LISTING
-- Begin --
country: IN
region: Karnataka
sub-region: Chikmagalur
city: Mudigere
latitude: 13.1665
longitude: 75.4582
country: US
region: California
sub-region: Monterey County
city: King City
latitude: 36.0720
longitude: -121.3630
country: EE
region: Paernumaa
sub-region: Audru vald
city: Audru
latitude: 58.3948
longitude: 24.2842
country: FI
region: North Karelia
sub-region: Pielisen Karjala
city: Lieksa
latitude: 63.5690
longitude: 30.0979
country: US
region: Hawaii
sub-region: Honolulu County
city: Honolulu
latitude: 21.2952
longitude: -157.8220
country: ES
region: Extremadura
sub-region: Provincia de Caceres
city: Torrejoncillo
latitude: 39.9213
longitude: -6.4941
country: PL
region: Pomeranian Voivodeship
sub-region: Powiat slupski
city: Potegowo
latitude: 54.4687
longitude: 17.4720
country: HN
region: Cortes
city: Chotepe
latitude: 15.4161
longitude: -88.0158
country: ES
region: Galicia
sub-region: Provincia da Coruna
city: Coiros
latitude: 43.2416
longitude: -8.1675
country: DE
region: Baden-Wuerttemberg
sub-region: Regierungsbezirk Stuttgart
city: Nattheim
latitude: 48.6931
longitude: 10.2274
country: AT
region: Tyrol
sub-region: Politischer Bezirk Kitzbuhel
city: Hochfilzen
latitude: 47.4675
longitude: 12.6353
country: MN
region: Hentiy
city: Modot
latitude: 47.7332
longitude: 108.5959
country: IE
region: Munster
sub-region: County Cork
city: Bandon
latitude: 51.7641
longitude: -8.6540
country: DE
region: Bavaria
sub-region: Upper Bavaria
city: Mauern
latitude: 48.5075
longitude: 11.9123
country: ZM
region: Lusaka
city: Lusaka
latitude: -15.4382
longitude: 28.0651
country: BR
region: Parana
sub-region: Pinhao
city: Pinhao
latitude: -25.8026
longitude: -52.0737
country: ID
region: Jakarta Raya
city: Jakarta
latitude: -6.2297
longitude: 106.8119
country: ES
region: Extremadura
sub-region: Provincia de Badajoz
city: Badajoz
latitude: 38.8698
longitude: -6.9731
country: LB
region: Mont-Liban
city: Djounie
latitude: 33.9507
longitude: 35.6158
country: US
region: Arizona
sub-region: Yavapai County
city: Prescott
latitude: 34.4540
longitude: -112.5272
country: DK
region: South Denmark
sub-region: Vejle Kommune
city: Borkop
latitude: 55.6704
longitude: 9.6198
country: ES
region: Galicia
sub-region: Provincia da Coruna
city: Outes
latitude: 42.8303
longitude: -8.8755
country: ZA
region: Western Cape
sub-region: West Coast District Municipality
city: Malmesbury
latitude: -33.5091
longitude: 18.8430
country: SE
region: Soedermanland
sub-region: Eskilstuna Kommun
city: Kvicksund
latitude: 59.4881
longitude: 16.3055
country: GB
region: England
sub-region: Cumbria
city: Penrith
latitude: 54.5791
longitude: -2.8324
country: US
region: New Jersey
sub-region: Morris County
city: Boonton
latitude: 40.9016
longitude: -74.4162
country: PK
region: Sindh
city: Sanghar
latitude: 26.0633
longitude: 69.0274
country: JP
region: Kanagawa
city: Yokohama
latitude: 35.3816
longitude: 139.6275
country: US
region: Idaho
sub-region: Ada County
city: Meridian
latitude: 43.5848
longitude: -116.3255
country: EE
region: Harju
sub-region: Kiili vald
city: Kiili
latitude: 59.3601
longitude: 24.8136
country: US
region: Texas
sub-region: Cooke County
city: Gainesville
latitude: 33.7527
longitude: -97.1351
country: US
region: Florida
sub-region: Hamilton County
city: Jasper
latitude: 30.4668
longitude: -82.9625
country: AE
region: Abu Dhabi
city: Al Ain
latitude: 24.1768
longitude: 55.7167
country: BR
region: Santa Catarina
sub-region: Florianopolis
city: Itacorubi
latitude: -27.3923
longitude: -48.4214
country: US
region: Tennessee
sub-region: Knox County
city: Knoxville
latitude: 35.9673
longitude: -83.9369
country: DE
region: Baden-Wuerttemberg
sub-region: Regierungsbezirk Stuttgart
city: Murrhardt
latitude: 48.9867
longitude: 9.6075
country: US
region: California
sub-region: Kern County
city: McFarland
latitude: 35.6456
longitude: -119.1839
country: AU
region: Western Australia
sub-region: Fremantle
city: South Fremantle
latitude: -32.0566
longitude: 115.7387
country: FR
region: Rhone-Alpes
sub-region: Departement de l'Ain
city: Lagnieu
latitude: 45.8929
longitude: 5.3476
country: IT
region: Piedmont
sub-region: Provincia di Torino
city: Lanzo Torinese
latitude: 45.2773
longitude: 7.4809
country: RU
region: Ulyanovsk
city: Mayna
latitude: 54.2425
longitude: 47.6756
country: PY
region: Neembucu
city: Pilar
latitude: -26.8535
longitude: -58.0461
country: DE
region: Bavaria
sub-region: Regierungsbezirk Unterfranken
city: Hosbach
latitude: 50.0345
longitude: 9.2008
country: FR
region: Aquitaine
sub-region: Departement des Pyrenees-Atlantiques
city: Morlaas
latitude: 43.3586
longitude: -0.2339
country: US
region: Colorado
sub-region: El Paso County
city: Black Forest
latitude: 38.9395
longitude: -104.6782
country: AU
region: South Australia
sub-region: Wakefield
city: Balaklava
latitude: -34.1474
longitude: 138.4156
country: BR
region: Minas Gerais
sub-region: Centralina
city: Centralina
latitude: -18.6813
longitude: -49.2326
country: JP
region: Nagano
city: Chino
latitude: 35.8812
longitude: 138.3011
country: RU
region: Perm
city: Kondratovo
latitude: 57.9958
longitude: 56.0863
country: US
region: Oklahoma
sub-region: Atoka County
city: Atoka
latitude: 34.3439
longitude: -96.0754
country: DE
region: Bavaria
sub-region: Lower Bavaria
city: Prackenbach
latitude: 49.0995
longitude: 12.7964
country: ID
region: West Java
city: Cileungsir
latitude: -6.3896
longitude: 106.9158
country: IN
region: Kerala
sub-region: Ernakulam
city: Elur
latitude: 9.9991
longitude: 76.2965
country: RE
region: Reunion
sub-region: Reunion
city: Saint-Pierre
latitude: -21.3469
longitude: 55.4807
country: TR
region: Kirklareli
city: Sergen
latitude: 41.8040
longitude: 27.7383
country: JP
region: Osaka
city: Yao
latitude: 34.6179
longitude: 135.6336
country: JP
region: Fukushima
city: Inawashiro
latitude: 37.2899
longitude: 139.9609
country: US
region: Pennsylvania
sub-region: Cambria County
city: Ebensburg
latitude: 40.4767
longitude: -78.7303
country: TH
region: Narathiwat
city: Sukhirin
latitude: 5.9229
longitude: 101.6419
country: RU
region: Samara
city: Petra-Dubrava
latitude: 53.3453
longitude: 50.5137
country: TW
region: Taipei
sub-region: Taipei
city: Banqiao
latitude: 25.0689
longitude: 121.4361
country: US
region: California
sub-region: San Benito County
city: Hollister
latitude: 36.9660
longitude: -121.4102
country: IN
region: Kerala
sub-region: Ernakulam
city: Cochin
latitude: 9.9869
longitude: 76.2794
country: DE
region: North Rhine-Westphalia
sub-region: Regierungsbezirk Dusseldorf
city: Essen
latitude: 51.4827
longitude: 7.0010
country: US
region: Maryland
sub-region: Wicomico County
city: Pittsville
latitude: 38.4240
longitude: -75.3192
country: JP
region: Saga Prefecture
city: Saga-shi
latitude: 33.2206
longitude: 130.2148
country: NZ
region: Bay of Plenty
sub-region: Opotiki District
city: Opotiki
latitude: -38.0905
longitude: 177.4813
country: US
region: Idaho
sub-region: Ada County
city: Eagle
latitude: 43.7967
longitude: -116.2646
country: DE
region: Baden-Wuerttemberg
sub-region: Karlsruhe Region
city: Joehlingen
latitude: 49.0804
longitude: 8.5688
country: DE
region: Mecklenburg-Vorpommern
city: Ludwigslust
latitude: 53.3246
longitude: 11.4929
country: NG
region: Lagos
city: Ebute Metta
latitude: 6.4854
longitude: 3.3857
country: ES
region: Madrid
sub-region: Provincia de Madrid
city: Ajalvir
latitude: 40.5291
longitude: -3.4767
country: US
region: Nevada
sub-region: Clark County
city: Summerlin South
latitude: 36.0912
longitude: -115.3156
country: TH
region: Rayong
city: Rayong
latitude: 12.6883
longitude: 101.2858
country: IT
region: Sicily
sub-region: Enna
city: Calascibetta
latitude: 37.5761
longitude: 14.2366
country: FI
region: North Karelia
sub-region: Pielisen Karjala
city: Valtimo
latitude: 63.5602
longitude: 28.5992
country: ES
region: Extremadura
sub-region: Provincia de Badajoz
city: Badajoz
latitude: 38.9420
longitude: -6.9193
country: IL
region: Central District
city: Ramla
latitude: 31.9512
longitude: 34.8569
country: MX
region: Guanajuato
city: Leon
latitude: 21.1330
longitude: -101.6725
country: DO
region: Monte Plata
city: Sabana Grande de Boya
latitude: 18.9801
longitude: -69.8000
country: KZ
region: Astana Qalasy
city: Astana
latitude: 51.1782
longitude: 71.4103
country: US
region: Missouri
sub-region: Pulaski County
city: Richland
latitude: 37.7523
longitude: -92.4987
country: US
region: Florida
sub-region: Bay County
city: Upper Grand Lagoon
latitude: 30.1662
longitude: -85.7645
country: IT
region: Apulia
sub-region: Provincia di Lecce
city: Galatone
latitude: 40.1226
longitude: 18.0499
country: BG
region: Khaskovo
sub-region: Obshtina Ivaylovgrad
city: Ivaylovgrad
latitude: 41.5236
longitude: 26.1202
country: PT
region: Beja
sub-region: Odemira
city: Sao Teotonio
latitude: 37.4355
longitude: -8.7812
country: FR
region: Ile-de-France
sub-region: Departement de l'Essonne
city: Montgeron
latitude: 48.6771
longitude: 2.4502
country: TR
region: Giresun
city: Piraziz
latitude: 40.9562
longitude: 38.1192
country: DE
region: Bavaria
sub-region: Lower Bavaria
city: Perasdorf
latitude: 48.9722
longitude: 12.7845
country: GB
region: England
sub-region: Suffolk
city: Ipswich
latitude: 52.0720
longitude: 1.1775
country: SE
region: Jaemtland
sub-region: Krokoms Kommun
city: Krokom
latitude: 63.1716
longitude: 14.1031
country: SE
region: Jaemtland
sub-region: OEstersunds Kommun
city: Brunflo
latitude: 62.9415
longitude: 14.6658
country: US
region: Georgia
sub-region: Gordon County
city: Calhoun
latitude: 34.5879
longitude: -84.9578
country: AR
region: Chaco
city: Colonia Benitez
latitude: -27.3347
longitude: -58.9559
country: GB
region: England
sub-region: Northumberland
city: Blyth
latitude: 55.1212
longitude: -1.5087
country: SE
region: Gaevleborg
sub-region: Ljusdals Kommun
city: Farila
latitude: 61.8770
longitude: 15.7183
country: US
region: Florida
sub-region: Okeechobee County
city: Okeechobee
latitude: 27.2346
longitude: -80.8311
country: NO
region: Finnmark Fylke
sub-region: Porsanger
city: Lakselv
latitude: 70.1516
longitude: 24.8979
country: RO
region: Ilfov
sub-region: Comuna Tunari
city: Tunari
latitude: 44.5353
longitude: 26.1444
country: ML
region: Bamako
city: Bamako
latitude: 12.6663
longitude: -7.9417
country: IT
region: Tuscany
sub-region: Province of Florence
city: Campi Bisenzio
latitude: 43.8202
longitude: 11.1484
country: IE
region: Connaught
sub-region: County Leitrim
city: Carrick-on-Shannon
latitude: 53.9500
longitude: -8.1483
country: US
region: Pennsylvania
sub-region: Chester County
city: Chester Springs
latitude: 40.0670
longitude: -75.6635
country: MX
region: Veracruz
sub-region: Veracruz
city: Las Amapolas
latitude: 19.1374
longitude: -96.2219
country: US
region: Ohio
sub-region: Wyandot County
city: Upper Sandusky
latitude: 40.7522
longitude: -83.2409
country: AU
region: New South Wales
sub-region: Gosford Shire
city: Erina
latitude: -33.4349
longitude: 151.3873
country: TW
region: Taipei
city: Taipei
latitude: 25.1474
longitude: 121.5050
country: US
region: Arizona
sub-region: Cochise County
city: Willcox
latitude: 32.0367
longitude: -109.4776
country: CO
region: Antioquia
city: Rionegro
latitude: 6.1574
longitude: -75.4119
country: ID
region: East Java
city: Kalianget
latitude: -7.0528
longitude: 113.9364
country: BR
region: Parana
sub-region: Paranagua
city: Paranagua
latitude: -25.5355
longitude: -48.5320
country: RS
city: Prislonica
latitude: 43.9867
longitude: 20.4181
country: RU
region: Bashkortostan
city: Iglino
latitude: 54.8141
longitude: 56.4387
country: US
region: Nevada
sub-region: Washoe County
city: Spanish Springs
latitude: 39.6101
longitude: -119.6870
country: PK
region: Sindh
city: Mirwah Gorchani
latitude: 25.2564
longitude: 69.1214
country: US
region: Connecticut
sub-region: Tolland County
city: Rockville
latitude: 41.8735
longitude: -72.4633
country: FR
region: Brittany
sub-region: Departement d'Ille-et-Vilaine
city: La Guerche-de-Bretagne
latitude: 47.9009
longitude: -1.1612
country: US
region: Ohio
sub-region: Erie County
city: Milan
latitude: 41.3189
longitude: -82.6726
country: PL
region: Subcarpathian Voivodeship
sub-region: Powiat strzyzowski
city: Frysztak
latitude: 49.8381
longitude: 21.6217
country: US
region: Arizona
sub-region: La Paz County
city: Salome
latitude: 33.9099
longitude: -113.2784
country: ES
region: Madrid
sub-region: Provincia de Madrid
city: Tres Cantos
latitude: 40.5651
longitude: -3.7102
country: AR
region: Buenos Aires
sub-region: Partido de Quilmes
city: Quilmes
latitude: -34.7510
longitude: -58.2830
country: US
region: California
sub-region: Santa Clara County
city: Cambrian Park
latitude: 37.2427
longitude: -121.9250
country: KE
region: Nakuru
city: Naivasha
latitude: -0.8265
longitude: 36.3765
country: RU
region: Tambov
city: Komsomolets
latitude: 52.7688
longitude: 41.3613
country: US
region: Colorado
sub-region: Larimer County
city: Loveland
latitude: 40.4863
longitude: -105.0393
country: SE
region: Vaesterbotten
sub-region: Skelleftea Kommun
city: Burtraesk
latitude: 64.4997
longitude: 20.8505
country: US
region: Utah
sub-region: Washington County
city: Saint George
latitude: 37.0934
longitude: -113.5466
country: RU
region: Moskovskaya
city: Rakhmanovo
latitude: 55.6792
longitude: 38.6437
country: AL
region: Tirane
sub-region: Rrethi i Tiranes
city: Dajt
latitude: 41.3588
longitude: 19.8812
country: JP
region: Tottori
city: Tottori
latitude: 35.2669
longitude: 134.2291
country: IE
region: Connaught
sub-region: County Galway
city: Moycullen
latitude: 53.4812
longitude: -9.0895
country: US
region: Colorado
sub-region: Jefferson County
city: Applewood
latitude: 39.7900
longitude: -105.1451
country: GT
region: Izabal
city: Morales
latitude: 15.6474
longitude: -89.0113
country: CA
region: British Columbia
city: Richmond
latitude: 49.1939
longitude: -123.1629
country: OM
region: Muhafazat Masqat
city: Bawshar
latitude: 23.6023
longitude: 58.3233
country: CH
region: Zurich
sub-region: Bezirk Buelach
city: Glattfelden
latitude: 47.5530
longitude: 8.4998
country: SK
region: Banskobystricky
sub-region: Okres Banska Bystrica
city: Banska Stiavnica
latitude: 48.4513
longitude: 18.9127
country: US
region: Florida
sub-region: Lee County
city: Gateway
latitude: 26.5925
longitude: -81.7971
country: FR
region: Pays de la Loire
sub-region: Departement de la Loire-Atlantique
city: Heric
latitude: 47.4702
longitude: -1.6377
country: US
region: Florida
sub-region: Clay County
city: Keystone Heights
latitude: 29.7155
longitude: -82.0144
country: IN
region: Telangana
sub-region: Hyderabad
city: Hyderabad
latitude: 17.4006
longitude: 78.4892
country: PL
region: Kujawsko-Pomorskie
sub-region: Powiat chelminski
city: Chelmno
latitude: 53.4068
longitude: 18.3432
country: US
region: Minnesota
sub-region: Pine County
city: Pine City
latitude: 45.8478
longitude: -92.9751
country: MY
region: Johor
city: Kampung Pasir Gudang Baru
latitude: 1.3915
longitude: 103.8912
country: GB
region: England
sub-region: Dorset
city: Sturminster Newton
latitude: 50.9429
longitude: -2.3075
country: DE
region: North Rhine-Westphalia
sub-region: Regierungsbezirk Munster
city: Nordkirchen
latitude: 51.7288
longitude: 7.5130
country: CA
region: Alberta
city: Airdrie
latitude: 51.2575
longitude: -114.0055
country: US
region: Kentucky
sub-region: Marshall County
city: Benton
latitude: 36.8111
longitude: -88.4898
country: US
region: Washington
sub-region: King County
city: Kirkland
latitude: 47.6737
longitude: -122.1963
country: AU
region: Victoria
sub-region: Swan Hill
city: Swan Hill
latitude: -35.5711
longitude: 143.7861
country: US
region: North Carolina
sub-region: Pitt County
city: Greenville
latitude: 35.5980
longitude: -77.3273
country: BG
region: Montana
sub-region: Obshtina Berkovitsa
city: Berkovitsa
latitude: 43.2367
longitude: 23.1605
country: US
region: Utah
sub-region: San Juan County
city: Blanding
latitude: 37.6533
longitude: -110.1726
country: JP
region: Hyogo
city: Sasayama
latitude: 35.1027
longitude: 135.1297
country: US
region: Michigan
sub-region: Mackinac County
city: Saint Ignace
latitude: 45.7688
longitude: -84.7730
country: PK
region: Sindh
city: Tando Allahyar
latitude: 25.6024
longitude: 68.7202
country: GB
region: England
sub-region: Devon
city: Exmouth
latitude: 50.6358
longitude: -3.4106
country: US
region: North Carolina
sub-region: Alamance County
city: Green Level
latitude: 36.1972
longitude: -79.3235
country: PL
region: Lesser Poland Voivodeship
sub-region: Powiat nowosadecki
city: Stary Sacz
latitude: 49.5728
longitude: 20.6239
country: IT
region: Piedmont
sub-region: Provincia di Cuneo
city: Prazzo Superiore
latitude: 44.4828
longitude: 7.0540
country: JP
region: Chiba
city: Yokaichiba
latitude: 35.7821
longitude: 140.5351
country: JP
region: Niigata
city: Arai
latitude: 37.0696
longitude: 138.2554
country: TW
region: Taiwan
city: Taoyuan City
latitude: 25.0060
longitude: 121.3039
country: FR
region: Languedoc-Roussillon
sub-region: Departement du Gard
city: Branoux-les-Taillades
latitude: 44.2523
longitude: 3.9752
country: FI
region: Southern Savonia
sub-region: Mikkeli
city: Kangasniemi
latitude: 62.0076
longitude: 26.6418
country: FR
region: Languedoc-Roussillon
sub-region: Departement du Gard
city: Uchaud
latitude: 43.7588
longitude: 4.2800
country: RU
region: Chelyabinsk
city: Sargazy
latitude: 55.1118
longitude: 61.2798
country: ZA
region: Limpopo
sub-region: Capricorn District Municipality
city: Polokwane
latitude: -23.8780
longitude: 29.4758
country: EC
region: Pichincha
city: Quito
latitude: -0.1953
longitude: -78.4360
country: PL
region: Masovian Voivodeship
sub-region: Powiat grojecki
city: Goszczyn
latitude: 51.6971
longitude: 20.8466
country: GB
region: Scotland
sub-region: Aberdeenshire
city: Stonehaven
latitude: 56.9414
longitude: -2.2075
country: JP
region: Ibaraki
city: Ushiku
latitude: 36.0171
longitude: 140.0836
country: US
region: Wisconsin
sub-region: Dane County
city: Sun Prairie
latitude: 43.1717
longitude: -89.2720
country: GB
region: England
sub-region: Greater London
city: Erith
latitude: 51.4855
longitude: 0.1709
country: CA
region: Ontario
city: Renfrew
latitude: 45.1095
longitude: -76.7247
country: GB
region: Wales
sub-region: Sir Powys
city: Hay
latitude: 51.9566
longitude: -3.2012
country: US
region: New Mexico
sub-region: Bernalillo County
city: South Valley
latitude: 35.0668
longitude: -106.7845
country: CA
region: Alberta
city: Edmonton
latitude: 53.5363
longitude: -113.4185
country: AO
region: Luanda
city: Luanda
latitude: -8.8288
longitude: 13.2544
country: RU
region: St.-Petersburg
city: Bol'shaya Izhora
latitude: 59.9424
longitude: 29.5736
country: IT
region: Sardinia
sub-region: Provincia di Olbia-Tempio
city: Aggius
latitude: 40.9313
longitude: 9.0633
-- End --
GOAL
Reproduce the items above verbatim, from the first line through the line that contains "longitude: -6.4941", both ends included.

ANSWER FOR THE TASK
country: IN
region: Karnataka
sub-region: Chikmagalur
city: Mudigere
latitude: 13.1665
longitude: 75.4582
country: US
region: California
sub-region: Monterey County
city: King City
latitude: 36.0720
longitude: -121.3630
country: EE
region: Paernumaa
sub-region: Audru vald
city: Audru
latitude: 58.3948
longitude: 24.2842
country: FI
region: North Karelia
sub-region: Pielisen Karjala
city: Lieksa
latitude: 63.5690
longitude: 30.0979
country: US
region: Hawaii
sub-region: Honolulu County
city: Honolulu
latitude: 21.2952
longitude: -157.8220
country: ES
region: Extremadura
sub-region: Provincia de Caceres
city: Torrejoncillo
latitude: 39.9213
longitude: -6.4941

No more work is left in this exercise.